Natural Organic Reduction (NOR) or Human Composting: NOR was first legalized in Washington State in 2019. The body is surrounded with alfalfa, wood chips, and straw in a long cylindrical container and moisture is introduced along with carefully controlled gas exchange.
The container is periodically rotated at temperatures that will naturally rise to 160°F without requiring external energy sources. As with alkaline hydrolysis, the process accelerates the natural decomposition process but is more carefully controlled. After a few weeks, the result is a cubic yard of nutrient-rich mulch-like soil that can be used to nourish plants and trees. NOR typically costs about $7,000.
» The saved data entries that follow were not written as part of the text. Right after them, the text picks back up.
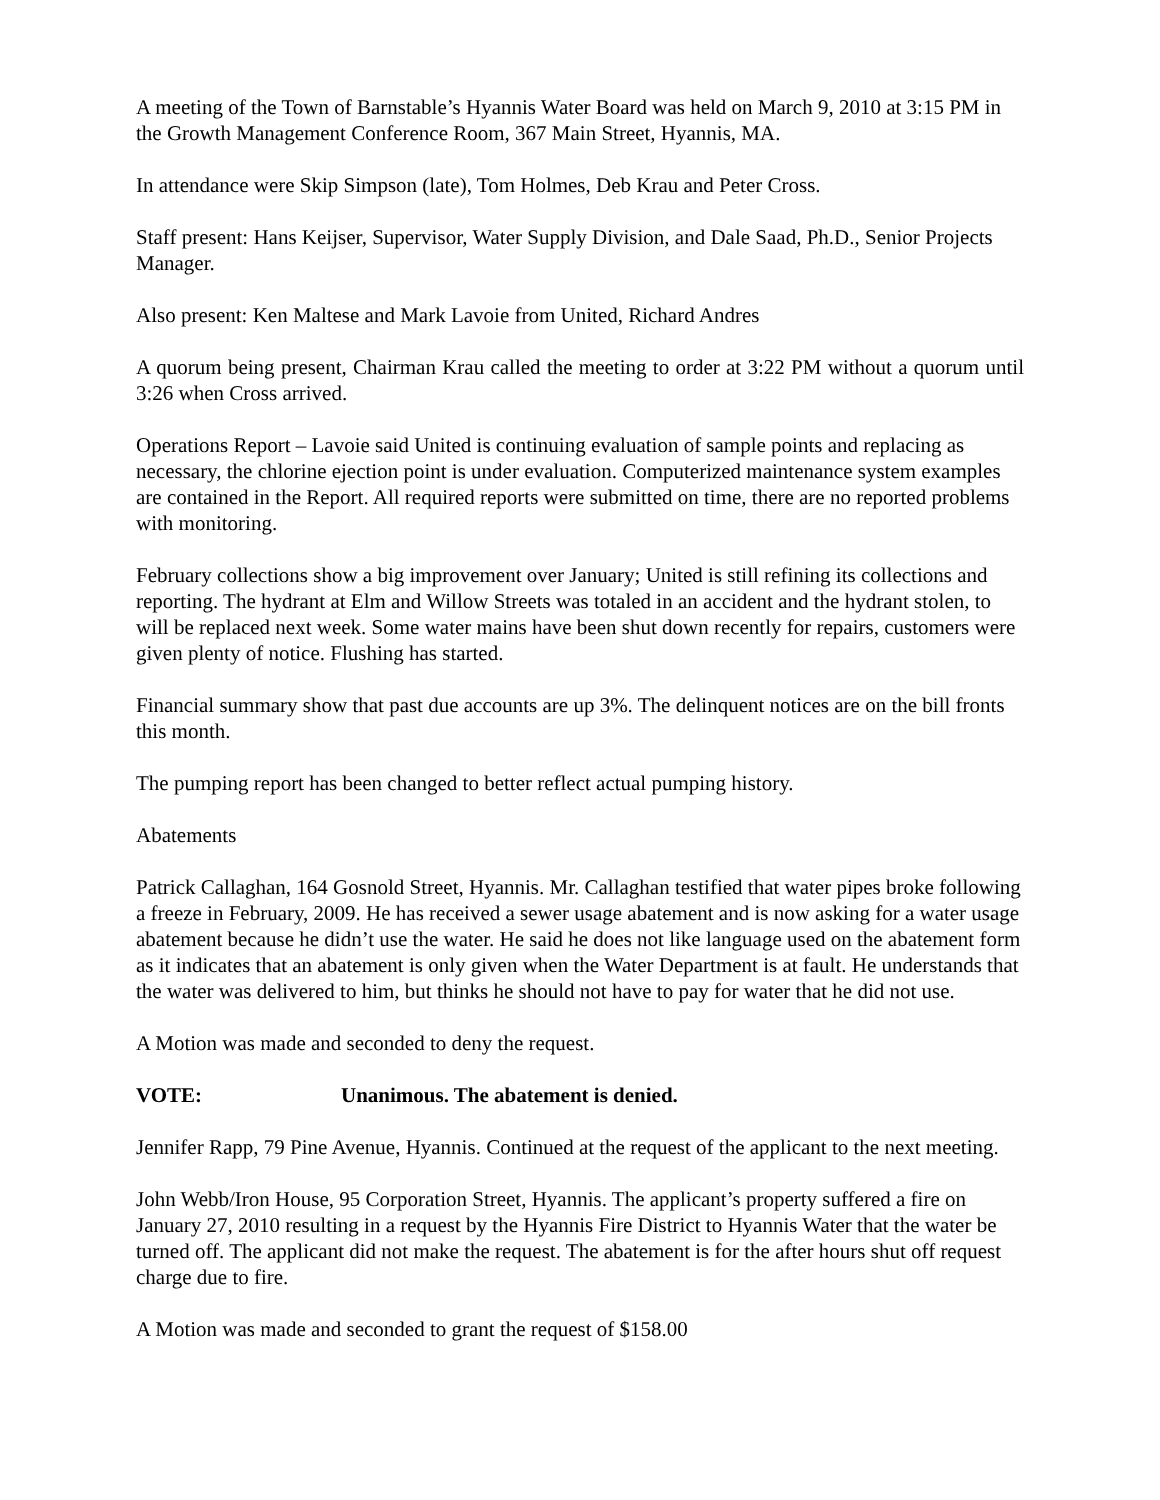A meeting of the Town of Barnstable’s Hyannis Water Board was held on March 9, 2010 at 3:15 PM in the Growth Management Conference Room, 367 Main Street, Hyannis, MA.
In attendance were Skip Simpson (late), Tom Holmes, Deb Krau and Peter Cross.
Staff present: Hans Keijser, Supervisor, Water Supply Division, and Dale Saad, Ph.D., Senior Projects Manager.
Also present: Ken Maltese and Mark Lavoie from United, Richard Andres
A quorum being present, Chairman Krau called the meeting to order at 3:22 PM without a quorum until 3:26 when Cross arrived.
Operations Report – Lavoie said United is continuing evaluation of sample points and replacing as necessary, the chlorine ejection point is under evaluation. Computerized maintenance system examples are contained in the Report. All required reports were submitted on time, there are no reported problems with monitoring.
February collections show a big improvement over January; United is still refining its collections and reporting. The hydrant at Elm and Willow Streets was totaled in an accident and the hydrant stolen, to will be replaced next week. Some water mains have been shut down recently for repairs, customers were given plenty of notice. Flushing has started.
Financial summary show that past due accounts are up 3%. The delinquent notices are on the bill fronts this month.
The pumping report has been changed to better reflect actual pumping history.
Abatements
Patrick Callaghan, 164 Gosnold Street, Hyannis. Mr. Callaghan testified that water pipes broke following a freeze in February, 2009. He has received a sewer usage abatement and is now asking for a water usage abatement because he didn’t use the water. He said he does not like language used on the abatement form as it indicates that an abatement is only given when the Water Department is at fault. He understands that the water was delivered to him, but thinks he should not have to pay for water that he did not use.
A Motion was made and seconded to deny the request.
VOTE: Unanimous. The abatement is denied.
Jennifer Rapp, 79 Pine Avenue, Hyannis. Continued at the request of the applicant to the next meeting.
John Webb/Iron House, 95 Corporation Street, Hyannis. The applicant’s property suffered a fire on January 27, 2010 resulting in a request by the Hyannis Fire District to Hyannis Water that the water be turned off. The applicant did not make the request. The abatement is for the after hours shut off request charge due to fire.
A Motion was made and seconded to grant the request of $158.00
As of fall 2023, seven states — Washington, Oregon, Vermont, Colorado, California, Nevada, and New York—have either legalized or set a date for legalizing NOR as a means of disposition after death. FCAME is working to make NOR legal in Maryland. Those efforts failed in Annapolis last year, but we are optimistic NOR will become legal in Maryland next year.
As with alkaline hydrolysis, Maryland has no NOR facilities as of 2023. But FCAME is aware of a business that plans to build a facility offering both of them as soon as they are both legal and the appropriate regulations have been developed. We support this expansion of options for after-death care in our area.